At all the locations, the researchers examined the effects of 7-inch, 15-inch and 30-inch spacing. "Only in Ontario did row spacing affect SCN populations," Donald said. "As we narrowed the rows, we'd have greater root volume and more food for the nematode. Their reproduction is related to the food they have." Yield, however, was higher with the narrower rows in the short term, she said.
No-till management, long believed to be an effective management tool for soybean cyst nematode, did not appear to make a drastic difference, Donald said. "The effects of tillage on yield and soybean cyst nematode were inconsistent throughout the region. We can't determine unequivocally that no-till reduces SCN populations."
All the test plots were planted in a yearly corn-soybean rotation. Researchers measured different nutrients in the soil and plants, Donald said. "In terms of soil and plant nutrients, those that were most consistently involved with yield and SCN reproduction were iron, zinc, magnesium and potassium." At some locations, shortages of these nutrients appeared to make the plants more vulnerable to the pest. "They're already stressed, and then they have the nematode."
One strategy did appear to make a difference at all the locations, Donald said. "If you have SCN, you should be growing resistant soybean varieties." However, "the producers need to be out checking their fields. There are too many variables.
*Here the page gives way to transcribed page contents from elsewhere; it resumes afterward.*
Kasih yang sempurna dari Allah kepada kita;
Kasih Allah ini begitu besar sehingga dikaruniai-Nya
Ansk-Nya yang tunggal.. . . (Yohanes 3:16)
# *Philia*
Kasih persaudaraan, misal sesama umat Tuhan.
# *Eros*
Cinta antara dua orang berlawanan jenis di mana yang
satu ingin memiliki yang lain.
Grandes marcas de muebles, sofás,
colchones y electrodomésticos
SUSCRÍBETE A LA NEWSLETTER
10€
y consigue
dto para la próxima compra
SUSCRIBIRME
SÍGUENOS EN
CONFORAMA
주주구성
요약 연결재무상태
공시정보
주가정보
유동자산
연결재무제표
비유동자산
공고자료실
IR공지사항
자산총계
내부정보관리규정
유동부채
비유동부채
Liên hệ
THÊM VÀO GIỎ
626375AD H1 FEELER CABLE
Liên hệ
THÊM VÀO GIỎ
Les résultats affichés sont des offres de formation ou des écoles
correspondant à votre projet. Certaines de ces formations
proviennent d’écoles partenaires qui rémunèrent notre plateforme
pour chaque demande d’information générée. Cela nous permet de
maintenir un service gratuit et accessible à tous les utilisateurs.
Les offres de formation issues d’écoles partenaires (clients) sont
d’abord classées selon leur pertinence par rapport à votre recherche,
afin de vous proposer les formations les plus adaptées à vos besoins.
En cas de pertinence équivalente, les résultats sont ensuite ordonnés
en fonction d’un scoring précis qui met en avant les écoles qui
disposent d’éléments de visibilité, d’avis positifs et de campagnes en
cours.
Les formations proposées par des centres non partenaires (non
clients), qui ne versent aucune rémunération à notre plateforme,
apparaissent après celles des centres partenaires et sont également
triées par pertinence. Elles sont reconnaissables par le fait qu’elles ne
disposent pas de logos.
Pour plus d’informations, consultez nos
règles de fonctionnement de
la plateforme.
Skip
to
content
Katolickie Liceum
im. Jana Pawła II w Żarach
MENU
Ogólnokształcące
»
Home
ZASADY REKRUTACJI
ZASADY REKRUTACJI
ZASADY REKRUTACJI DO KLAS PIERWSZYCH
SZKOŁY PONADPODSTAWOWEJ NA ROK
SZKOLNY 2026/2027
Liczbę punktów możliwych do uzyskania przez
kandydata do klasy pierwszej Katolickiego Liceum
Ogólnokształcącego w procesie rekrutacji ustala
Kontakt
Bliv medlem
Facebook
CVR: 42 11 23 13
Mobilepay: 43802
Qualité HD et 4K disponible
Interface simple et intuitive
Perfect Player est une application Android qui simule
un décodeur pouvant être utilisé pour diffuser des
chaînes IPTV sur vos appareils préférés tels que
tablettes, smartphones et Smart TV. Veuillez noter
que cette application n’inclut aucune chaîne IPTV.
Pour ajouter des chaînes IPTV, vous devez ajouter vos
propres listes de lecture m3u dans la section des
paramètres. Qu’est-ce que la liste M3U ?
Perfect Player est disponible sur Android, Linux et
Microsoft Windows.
They can't just plant resistant varieties, do no-till and expect minimum yield loss."
She said sampling fields every year for SCN populations before planting provides a full and accurate record of which management strategies work best in which field.
Donald said the researchers originally were charged with finding ways to get rid of the pest altogether, but the study indicates that might not be possible. "The soybean cyst nematode is way too adaptable to be eliminated with our current management strategies."